Your task ->
Check each line of the entries below for the string "commercial"; copy every line where it appears.

Input data ->
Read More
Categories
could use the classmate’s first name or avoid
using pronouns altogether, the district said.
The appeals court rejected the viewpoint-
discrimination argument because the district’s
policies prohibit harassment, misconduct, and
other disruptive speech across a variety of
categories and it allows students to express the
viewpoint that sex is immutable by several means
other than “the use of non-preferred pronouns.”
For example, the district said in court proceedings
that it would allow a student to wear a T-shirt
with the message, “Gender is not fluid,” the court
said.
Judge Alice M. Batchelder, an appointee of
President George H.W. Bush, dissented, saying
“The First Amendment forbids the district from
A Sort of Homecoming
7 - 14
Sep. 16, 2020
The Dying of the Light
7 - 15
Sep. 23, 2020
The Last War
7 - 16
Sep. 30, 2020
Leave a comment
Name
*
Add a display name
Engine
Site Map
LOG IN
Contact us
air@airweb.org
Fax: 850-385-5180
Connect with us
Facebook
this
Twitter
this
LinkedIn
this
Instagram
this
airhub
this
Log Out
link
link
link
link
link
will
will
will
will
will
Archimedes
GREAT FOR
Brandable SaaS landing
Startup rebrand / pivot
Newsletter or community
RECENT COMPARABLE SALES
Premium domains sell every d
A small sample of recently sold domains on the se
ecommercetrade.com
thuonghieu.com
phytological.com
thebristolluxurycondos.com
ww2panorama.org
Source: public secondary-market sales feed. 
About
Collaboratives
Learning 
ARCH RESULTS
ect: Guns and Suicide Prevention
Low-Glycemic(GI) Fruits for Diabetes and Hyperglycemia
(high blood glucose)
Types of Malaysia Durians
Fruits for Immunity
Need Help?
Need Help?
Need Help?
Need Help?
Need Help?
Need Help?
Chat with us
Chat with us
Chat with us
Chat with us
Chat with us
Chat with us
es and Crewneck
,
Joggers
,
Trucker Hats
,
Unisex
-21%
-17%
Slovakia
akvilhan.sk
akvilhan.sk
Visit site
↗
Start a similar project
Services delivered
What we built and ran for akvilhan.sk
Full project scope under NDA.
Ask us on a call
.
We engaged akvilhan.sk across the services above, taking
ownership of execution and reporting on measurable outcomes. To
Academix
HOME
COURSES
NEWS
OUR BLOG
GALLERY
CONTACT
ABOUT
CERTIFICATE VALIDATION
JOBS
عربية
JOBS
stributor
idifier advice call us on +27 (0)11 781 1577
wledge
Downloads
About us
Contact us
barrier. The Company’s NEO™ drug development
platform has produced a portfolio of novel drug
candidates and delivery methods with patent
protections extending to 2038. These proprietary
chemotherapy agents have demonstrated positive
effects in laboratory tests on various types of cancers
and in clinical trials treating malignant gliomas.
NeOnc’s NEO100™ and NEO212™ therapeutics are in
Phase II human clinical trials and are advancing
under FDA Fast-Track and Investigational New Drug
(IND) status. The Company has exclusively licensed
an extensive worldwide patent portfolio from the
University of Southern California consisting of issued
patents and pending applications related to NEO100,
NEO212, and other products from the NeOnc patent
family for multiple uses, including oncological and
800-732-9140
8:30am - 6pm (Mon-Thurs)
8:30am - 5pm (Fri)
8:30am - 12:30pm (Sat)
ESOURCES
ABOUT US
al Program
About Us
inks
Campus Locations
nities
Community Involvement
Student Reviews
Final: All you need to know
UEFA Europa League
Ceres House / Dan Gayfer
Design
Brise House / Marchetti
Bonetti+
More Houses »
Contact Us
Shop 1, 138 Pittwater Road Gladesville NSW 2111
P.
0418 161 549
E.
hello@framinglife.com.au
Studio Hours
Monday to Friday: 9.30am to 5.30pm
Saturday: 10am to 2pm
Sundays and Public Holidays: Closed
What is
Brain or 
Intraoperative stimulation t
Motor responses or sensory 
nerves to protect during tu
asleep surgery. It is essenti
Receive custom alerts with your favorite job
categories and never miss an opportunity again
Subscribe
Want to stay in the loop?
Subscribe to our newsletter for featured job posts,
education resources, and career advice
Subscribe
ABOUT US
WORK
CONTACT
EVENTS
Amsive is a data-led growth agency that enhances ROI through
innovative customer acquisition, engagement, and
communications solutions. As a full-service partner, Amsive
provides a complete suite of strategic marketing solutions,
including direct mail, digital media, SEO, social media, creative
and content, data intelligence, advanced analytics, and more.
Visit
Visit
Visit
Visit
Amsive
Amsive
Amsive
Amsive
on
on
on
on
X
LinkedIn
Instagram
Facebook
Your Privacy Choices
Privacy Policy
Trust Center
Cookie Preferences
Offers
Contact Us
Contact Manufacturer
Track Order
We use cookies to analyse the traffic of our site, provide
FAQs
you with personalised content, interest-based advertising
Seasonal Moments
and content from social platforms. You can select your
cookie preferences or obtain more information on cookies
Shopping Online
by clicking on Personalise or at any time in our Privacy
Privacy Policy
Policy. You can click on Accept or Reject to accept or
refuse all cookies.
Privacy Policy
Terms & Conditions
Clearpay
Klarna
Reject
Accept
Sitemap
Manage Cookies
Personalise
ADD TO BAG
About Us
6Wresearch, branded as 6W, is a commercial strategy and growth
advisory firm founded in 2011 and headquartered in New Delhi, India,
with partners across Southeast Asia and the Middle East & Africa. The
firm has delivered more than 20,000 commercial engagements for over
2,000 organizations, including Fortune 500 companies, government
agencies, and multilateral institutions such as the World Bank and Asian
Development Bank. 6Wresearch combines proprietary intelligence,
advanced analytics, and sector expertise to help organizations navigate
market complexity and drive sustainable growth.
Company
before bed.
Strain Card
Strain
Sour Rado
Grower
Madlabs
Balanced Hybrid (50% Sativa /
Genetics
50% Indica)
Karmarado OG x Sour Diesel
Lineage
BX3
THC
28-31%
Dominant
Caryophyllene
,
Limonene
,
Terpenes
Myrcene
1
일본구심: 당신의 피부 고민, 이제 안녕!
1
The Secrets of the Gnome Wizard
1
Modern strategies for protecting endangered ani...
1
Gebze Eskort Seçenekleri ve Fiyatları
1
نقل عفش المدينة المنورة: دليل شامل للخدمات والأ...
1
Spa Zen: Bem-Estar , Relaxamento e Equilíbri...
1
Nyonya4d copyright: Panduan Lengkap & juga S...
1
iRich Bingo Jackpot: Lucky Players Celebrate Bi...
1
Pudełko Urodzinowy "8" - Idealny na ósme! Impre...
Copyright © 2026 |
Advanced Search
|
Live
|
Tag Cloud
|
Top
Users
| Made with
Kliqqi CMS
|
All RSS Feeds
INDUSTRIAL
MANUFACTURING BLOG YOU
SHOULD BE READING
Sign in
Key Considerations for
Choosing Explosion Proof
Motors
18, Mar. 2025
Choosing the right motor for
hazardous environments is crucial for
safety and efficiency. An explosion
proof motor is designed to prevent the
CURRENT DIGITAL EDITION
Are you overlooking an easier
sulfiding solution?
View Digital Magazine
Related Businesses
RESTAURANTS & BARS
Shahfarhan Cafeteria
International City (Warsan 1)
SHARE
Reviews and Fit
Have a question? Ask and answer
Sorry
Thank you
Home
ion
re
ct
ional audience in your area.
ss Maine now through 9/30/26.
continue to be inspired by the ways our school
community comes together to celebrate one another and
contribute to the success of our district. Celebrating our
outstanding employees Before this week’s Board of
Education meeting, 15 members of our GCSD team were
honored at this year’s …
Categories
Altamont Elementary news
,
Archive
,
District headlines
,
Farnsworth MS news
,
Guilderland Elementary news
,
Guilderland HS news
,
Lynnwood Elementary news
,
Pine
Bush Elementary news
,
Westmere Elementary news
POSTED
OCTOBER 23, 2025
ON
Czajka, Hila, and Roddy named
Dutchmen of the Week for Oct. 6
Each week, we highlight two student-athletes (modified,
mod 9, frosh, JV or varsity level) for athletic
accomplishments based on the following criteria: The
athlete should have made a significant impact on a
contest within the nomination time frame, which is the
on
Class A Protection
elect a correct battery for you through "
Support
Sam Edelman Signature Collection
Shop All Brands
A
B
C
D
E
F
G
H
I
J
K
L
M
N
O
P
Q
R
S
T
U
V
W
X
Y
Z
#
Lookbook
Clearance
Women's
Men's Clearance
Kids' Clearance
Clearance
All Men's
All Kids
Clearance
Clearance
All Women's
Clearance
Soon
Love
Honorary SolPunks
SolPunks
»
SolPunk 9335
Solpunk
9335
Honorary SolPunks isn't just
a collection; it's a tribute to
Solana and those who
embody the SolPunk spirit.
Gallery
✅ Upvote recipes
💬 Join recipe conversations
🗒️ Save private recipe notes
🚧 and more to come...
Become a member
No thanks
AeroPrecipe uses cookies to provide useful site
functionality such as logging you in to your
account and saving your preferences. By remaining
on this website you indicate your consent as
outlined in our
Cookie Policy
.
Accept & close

Finished task ->
6Wresearch, branded as 6W, is a commercial strategy and growth
firm has delivered more than 20,000 commercial engagements for over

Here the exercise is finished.